We then follow the method described above (for the case), where we consider a sequence of models and find the that delivers the best predictive model
on a held out validation set.
然後,我們按照上述方法(對於 情況),考慮一系列模型 並找到提供最佳預測模型的 在保留的驗證集上。
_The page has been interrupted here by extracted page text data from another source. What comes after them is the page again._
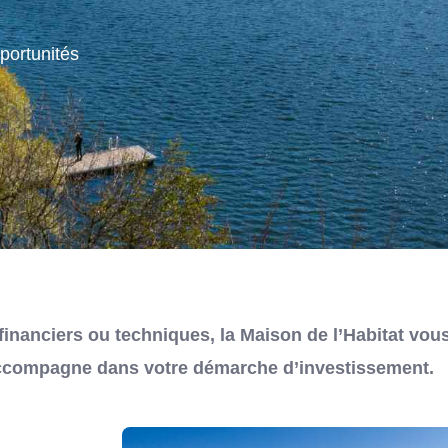
pportunités
financiers ou techniques, la Maison de l’Habitat vous
accompagne dans votre démarche d’investissement.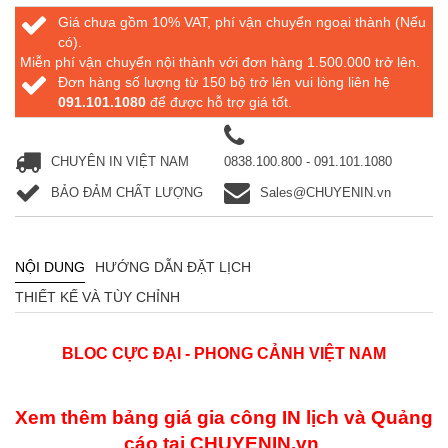
Giá chưa gồm 10% VAT, phí vận chuyển ngoại thành (Nếu
có).
Miễn phí vận chuyển nội thành với đơn hàng 1.500.000 trở lên.
Đơn hàng số lượng từ 150 bộ trở lên vui lòng liên hệ
091.101.1080
để được hỗ trợ giá tốt.
CHUYÊN IN VIỆT NAM
0838.100.800 - 091.101.1080
BẢO ĐẢM CHẤT LƯỢNG
Sales@CHUYENIN.vn
NỘI DUNG
HƯỚNG DẪN ĐẶT LỊCH
THIẾT KẾ VÀ TÙY CHỈNH
BLOC CỰC ĐẠI - PHONG CẢNH VIỆT NAM
Xem thêm bảng giá gia công IN lịch và Quảng
cáo
tại
CHUYENIN.vn
.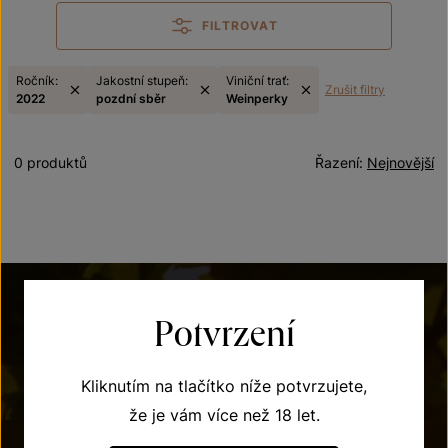
FILTROVAT
Ročník:
Jakostní stupeň:
Viniční trať:
Zrušit filtry
2022
pozdní sběr
Weinperky
0 produktů
Řazení:
Nejnovější
Potvrzení
Kliknutím na tlačítko níže potvrzujete,
že je vám více než 18 let.
POTŘEBUJETE PORADIT?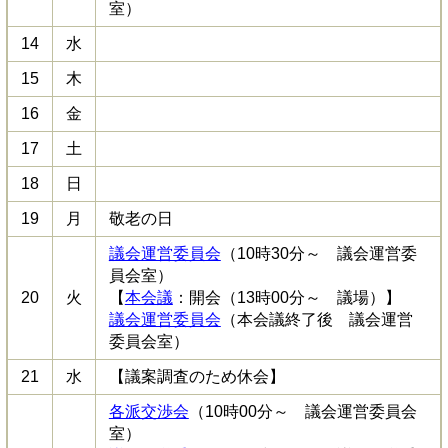
室）
14
水
15
木
16
金
17
土
18
日
19
月
敬老の日
議会運営委員会
（10時30分～ 議会運営委
員会室）
20
火
【
本会議
：開会（13時00分～ 議場）】
議会運営委員会
（本会議終了後 議会運営
委員会室）
21
水
【議案調査のため休会】
各派交渉会
（10時00分～ 議会運営委員会
室）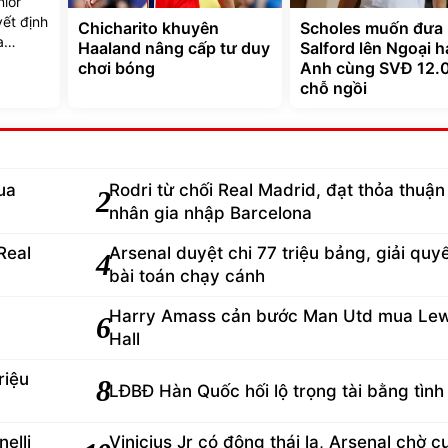
nior
ết định
Chicharito khuyên
Scholes muốn đưa
a
Haaland nâng cấp tư duy
Salford lên Ngoại 
chơi bóng
Anh cùng SVĐ 12.
chỗ ngồi
ua
Rodri từ chối Real Madrid, đạt thỏa thuận
2
nhân gia nhập Barcelona
Real
Arsenal duyệt chi 77 triệu bảng, giải quy
4
bài toán chạy cánh
Harry Amass cản bước Man Utd mua Lew
6
Hall
riệu
8
LĐBĐ Hàn Quốc hối lộ trọng tài bằng tình
elli
Vinicius Jr có động thái lạ, Arsenal chờ 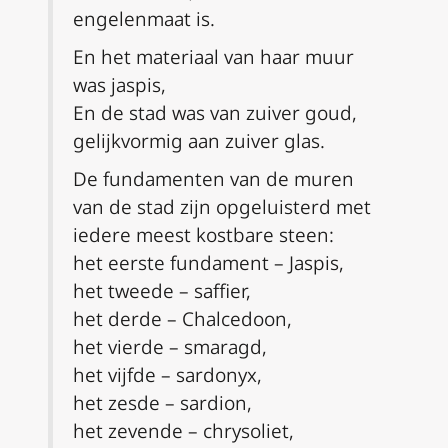
engelenmaat is.
En het materiaal van haar muur
was jaspis,
En de stad was van zuiver goud,
gelijkvormig aan zuiver glas.
De fundamenten van de muren
van de stad zijn opgeluisterd met
iedere meest kostbare steen:
het eerste fundament – Jaspis,
het tweede – saffier,
het derde – Chalcedoon,
het vierde – smaragd,
het vijfde – sardonyx,
het zesde – sardion,
het zevende – chrysoliet,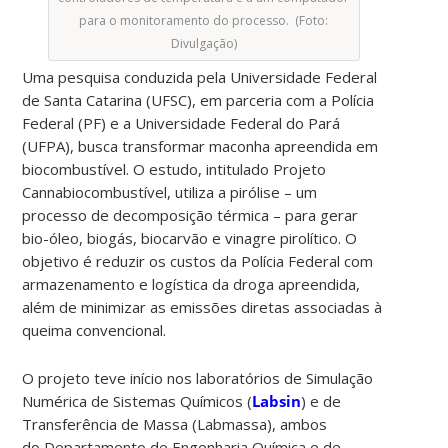
para o monitoramento do processo. (Foto:
Divulgação)
Uma pesquisa conduzida pela Universidade Federal
de Santa Catarina (UFSC), em parceria com a Polícia
Federal (PF) e a Universidade Federal do Pará
(UFPA), busca transformar maconha apreendida em
biocombustível. O estudo, intitulado Projeto
Cannabiocombustível, utiliza a pirólise – um
processo de decomposição térmica – para gerar
bio-óleo, biogás, biocarvão e vinagre pirolítico. O
objetivo é reduzir os custos da Polícia Federal com
armazenamento e logística da droga apreendida,
além de minimizar as emissões diretas associadas à
queima convencional.
O projeto teve início nos laboratórios de Simulação
Numérica de Sistemas Químicos (
Labsin
) e de
Transferência de Massa (Labmassa), ambos
do Departamento de Engenharia Química e de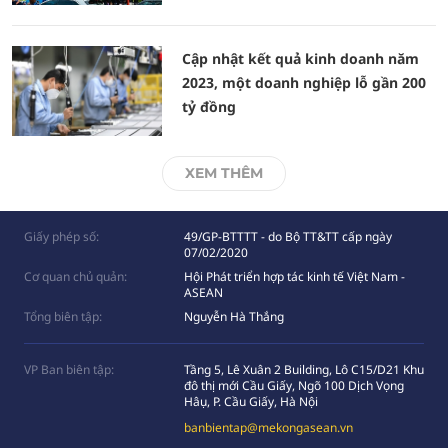
Cập nhật kết quả kinh doanh năm
2023, một doanh nghiệp lỗ gần 200
tỷ đồng
XEM THÊM
Giấy phép số:
49/GP-BTTTT - do Bộ TT&TT cấp ngày
07/02/2020
Cơ quan chủ quản:
Hội Phát triển hợp tác kinh tế Việt Nam -
ASEAN
Tổng biên tập:
Nguyễn Hà Thắng
VP Ban biên tập:
Tầng 5, Lê Xuân 2 Building, Lô C15/D21 Khu
đô thị mới Cầu Giấy, Ngõ 100 Dịch Vọng
Hâụ, P. Cầu Giấy, Hà Nội
banbientap@mekongasean.vn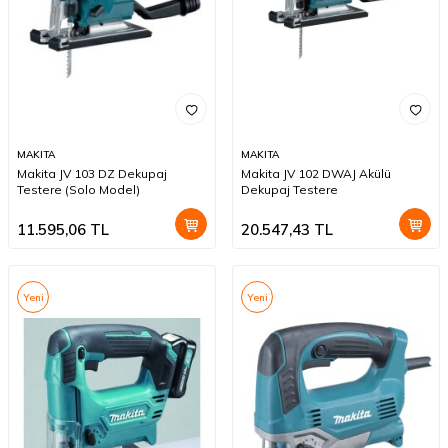
MAKITA
MAKITA
Makita JV 103 DZ Dekupaj
Makita JV 102 DWAJ Akülü
Testere (Solo Model)
Dekupaj Testere
11.595,06
TL
20.547,43
TL
Yeni
Yeni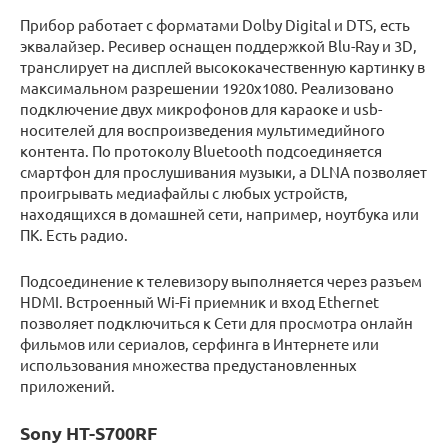
Прибор работает с форматами Dolby Digital и DTS, есть
эквалайзер. Ресивер оснащен поддержкой Blu-Ray и 3D,
транслирует на дисплей высококачественную картинку в
максимальном разрешении 1920х1080. Реализовано
подключение двух микрофонов для караоке и usb-
носителей для воспроизведения мультимедийного
контента. По протоколу Bluetooth подсоединяется
смартфон для прослушивания музыки, а DLNA позволяет
проигрывать медиафайлы с любых устройств,
находящихся в домашней сети, например, ноутбука или
ПК. Есть радио.
Подсоединение к телевизору выполняется через разъем
HDMI. Встроенный Wi-Fi приемник и вход Ethernet
позволяет подключиться к Сети для просмотра онлайн
фильмов или сериалов, серфинга в Интернете или
использования множества предустановленных
приложений.
Sony HT-S700RF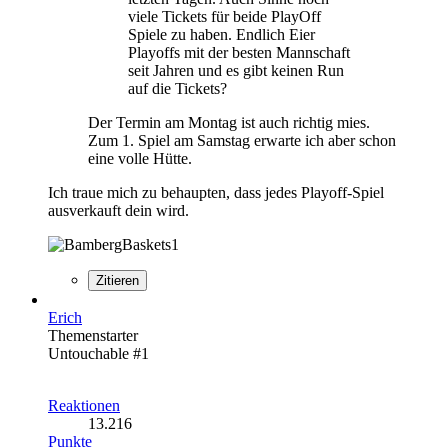
viele Tickets für beide PlayOff
Spiele zu haben. Endlich Eier
Playoffs mit der besten Mannschaft
seit Jahren und es gibt keinen Run
auf die Tickets?
Der Termin am Montag ist auch richtig mies.
Zum 1. Spiel am Samstag erwarte ich aber schon
eine volle Hütte.
Ich traue mich zu behaupten, dass jedes Playoff-Spiel
ausverkauft dein wird.
Zitieren
Erich
Themenstarter
Untouchable #1
Reaktionen
13.216
Punkte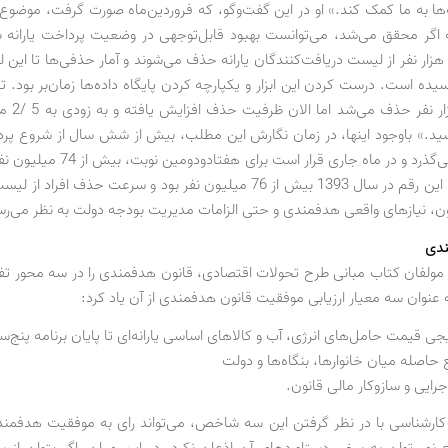
‌ها به ما کمک کند.» او در این گفت‌وگو، که فروردین‌ماه صورت گرفت، موضوع 
 اگر محقق می‌شد، می‌توانست بهبود قابل‌توجهی در وضعیت پرداخت یارانه به
هر ماه 700 هزار نفر از لیست دریافت‌کنندگان یارانه حذف می‌شوند و آمار حذفی‌ها تا این
یده است. درست کردن این ابزار و یکپارچه کردن پایگاه داده‌ها زمان‌بر بود. ت
یارانه 700 هزا
ید.» باوجود اینها، در زمان نگارش این مطلب، بیش از شش سال از شروع پرداخ
سوی دولت می‌گذرد و در ماه جاری قرار است برای
دریافت کنند. این رقم در سال 1393 بیش از 76 میلیون نفر بود و سرعت حذف افر
انون، نیازهای واقعی هدفمندی و حتی الزامات مدیریت بودجه دولت به نظر می‌رس
ندی
 مولفان کتاب مبانی طرح تحولات اقتصادی، قانون هدفمندی را در سه محور تفک
 عنوان سه معیار ارزیابی موفقیت قانون هدفمندی از آن یاد کرد:
ر کارشناسی با در نظر گرفتن این سه شاخص، می‌تواند رای به موفقیت هدفمن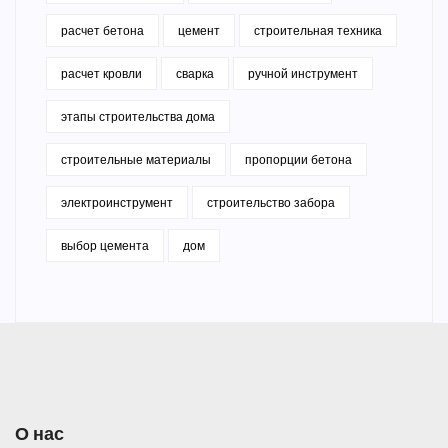
расчет бетона
цемент
строительная техника
расчет кровли
сварка
ручной инструмент
этапы строительства дома
строительные материалы
пропорции бетона
электроинструмент
строительство забора
выбор цемента
дом
О нас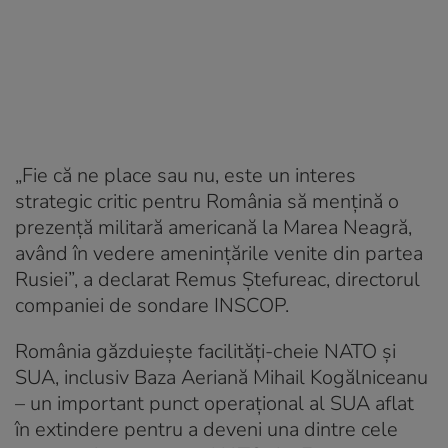
„Fie că ne place sau nu, este un interes
strategic critic pentru România să mențină o
prezență militară americană la Marea Neagră,
având în vedere amenințările venite din partea
Rusiei”, a declarat Remus Ștefureac, directorul
companiei de sondare INSCOP.
România găzduiește facilități-cheie NATO și
SUA, inclusiv Baza Aeriană Mihail Kogălniceanu
– un important punct operațional al SUA aflat
în extindere pentru a deveni una dintre cele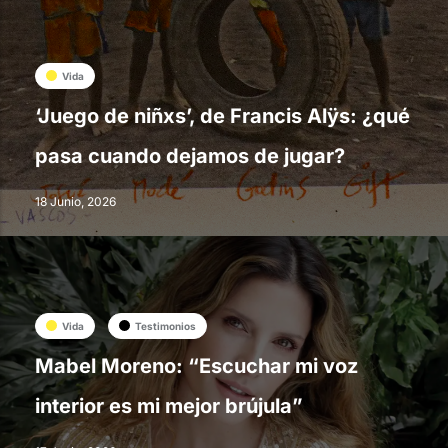
Vida
‘Juego de niñxs’, de Francis Alÿs: ¿qué
pasa cuando dejamos de jugar?
18 Junio, 2026
Vida
Testimonios
Mabel Moreno: “Escuchar mi voz
interior es mi mejor brújula”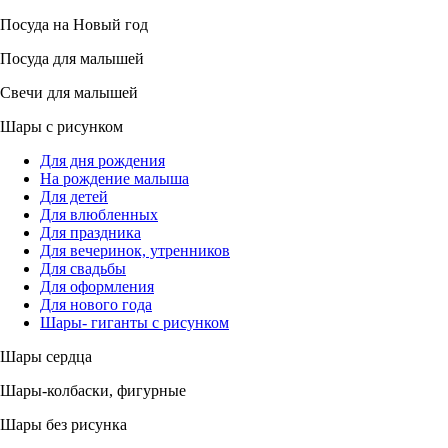
Посуда на Новый год
Посуда для малышей
Свечи для малышей
Шары с рисунком
Для дня рождения
На рождение малыша
Для детей
Для влюбленных
Для праздника
Для вечеринок, утренников
Для свадьбы
Для оформления
Для нового года
Шары- гиганты с рисунком
Шары сердца
Шары-колбаски, фигурные
Шары без рисунка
Sparsity of Selected Models,
所選模型的稀疏性,
SNR | Lasso | Debiased Lasso 去偏套索 | MIO | |
---|---|---|---|---|
10 | 0.8 | 25.7 (1.73) | 7.9 (0.43) | 5 (0.12) |
7 | 0.8 | 27.8 (2.69) | 8.1 (0.43) | 5 (0.16) |
3 | 0.8 | 28.0 (2.72) | 10.0 (0.88) | 6 (1.18) |
表 7:Lasso、Debiased Lasso 和 MIO 所選模型中的非零數,對應於圖 9 的數值實驗,例如帶有 和 的範例 1。括號內的數字表示標準誤。所有三個模型的調整參數都是根據驗證集上的最佳預測模型單獨選擇的。去偏 Lasso 會導致模型密度低於 Lasso,但模型密度高於 MIO。隨著 SNR 值的降低,MIO 和去偏 Lasso 之間的效能差距變得更大。
Predictive Performance of Selected Models,
所選模型的預測性能,
SNR | Lasso | Debiased | MIO | Ratio: | |
Lasso | Debiased Lasso/ MIO 去偏套索/ MIO | ||||
10 | 0.8 | 0.084 (0.004) | 0.046 (0.003) | 0.014 (0.005) | 3.3 |
7 | 0.8 | 0.122 (0.005) | 0.070 (0.004) | 0.020 (0.007) | 3.5 |
3 | 0.8 | 0.257 (0.012) | 0.185 (0.016) | 0.151 (0.027) | 1.2 |
表 8:Lasso、Debiased Lasso 和 MIO 的預測效能,對應於圖 9 的數值實驗,範例 1 中使用 和 。括號內的數字表示標準誤。所有三個模型的調整參數都是根據驗證集上的最佳預測模型單獨選擇的。 MIO 始終能夠產生比 Debiased Lasso 和普通 Lasso 更好的預測模型。 Debiased Lasso 的性能比普通 Lasso 更好。